Kuwait Sells Dow Chemical's Petchem Venture
OREANDA-NEWS. Kuwait plans to offer to the public the shares in Kuwaiti joint ventures which U.S. petrochemicals giant Dow Chemical Co plans to sell off, state news agency KUNA quoted a senior Kuwaiti executive as saying.
Dow Chemical announced last week that as part of a USD 7-USD 8.5 billion divestiture plan, it would reduce its equity positions in all of its Kuwaiti ventures, in order to release capital for other strategic purposes. It did not give details.
The U.S. company's investments in Kuwait include a stake in EQUATE, a tie-up with the Kuwaiti government's Petrochemical Industries Co (PIC) and two other local partners, Boubyan Petrochemical Co and Qurain Petrochemical Industries Company . EQUATE produces over 5 million tonnes of petrochemical products annually.
KUNA quoted PIC's chief executive Asaad al-Saad as telling a news conference that the shares which Dow Chemical divested would be offered to Kuwaiti citizens in initial public offers.
He did not elaborate on how these offers would work or when they would occur. Consultants will be hired to assess the size of Dow Chemical's assets in Kuwait, and the U.S. firm will remain a strategic partner of PIC, he said.
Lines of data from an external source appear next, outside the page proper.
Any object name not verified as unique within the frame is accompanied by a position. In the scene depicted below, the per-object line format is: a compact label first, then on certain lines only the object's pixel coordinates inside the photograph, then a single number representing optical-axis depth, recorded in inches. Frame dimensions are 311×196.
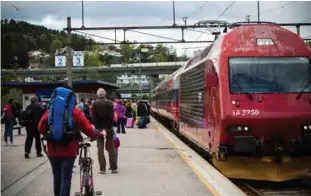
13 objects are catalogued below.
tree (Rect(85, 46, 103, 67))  4247.5
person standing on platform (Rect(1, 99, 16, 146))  729.6
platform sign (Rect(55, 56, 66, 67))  1581.0
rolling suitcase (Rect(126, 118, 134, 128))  1239.5
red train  413.7
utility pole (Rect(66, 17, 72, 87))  1091.9
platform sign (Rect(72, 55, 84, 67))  1528.1
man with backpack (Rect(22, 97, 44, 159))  552.4
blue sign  1321.0
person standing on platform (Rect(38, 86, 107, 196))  258.1
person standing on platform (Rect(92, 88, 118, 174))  441.4
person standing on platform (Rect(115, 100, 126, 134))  964.6
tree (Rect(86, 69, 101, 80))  3511.3
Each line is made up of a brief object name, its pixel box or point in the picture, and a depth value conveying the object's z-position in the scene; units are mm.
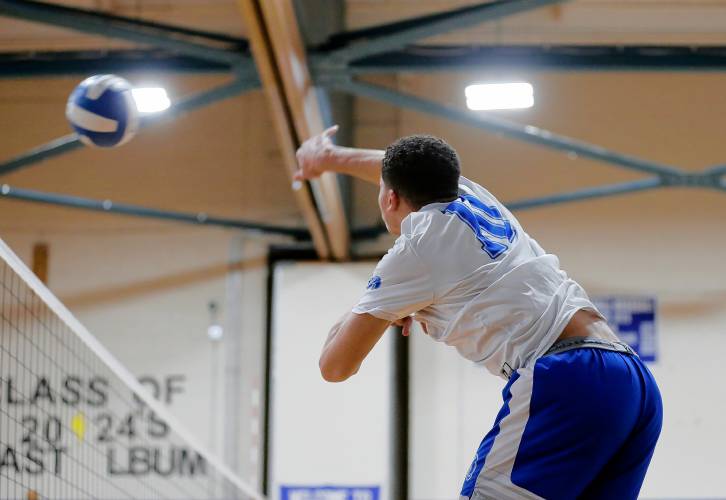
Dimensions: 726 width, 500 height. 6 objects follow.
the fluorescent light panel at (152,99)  11172
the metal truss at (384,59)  9570
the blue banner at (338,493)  14156
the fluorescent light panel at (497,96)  12344
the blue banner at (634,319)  14672
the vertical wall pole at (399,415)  14648
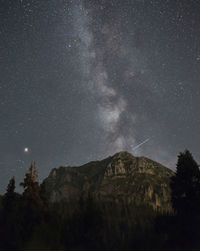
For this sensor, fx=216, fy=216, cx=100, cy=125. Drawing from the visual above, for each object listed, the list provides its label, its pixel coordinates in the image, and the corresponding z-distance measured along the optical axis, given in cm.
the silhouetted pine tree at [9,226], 2803
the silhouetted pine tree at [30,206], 2977
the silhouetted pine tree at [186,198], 2400
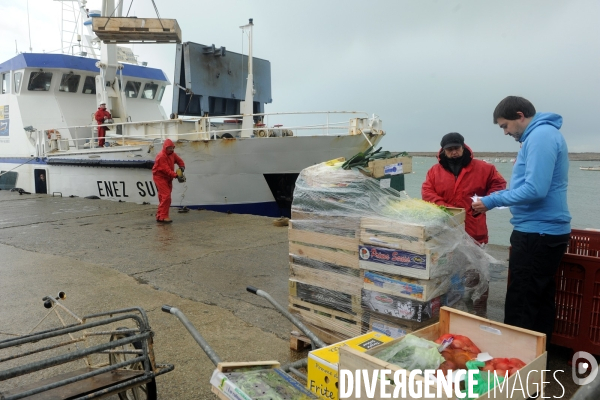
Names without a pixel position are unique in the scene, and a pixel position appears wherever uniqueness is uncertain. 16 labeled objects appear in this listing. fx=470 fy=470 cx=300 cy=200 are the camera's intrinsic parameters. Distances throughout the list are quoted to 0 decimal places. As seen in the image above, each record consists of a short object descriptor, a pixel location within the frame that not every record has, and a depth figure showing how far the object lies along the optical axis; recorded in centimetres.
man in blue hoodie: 273
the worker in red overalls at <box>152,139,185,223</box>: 877
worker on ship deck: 1220
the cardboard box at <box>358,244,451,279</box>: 268
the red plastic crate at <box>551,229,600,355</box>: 299
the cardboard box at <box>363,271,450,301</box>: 270
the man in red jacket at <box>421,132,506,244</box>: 386
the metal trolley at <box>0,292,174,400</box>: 209
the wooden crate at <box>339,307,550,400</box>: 181
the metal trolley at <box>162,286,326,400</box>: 196
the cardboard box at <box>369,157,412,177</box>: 335
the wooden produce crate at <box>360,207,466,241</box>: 268
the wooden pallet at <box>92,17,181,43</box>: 990
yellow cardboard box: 216
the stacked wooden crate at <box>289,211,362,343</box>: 302
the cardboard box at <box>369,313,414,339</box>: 280
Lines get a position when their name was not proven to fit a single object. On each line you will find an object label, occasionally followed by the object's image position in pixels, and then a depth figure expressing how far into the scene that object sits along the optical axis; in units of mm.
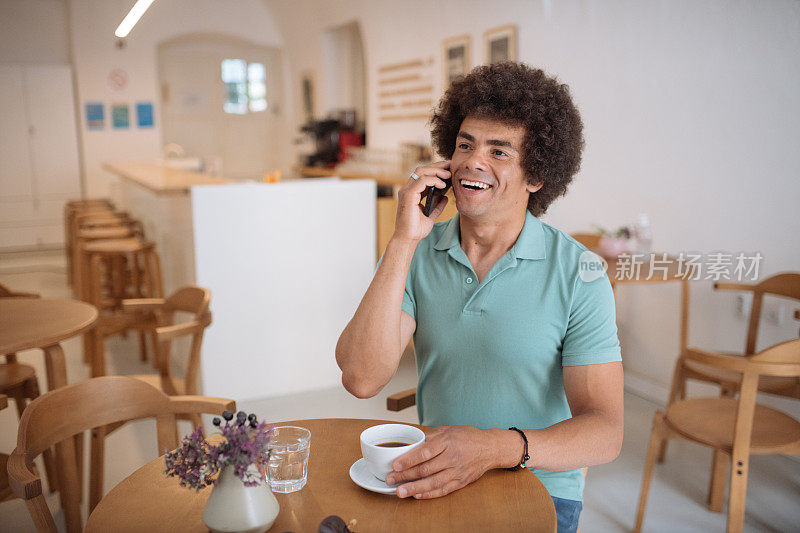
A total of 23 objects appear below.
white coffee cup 1188
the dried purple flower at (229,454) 1030
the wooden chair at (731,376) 2686
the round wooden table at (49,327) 2379
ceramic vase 1050
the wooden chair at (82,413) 1341
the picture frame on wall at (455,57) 5715
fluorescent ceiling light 4577
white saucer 1179
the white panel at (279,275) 3719
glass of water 1224
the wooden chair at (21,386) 2689
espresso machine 8273
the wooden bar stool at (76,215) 5848
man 1521
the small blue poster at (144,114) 9430
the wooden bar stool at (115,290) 3701
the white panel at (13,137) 8602
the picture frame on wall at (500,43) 5023
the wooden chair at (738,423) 2105
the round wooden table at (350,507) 1112
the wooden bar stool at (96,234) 4812
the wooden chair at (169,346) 2328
Dow Chemical's other joint ventures in the country include Kuwait Olefins Co, which owns an ethane cracker and an ethylene glycol production unit, and Kuwait Styrene Co, which makes styrene monomer.
In the last several months, Kuwait's government has shown renewed interest in offering shares in state-controlled assets to the public, as a way to share the country's oil wealth with its citizens and impose market more discipline on companies.
Last month sovereign wealth fund Kuwait Investment Authority said it had decided to resume selling stakes in big local firms to the public, aiming to offer its stake in Kuwait Investment Co in the first half of 2015.
Dow Chemical has had a sometimes rocky relationship with PIC; last year it received USD 2.2 billion in damages from PIC after an international arbitrator ruled against the Kuwaiti firm for pulling out of a planned plastics joint venture in 2008.
However, Saad denied the dispute had anything to do with Dow Chemical's divestment decision, KUNA reported.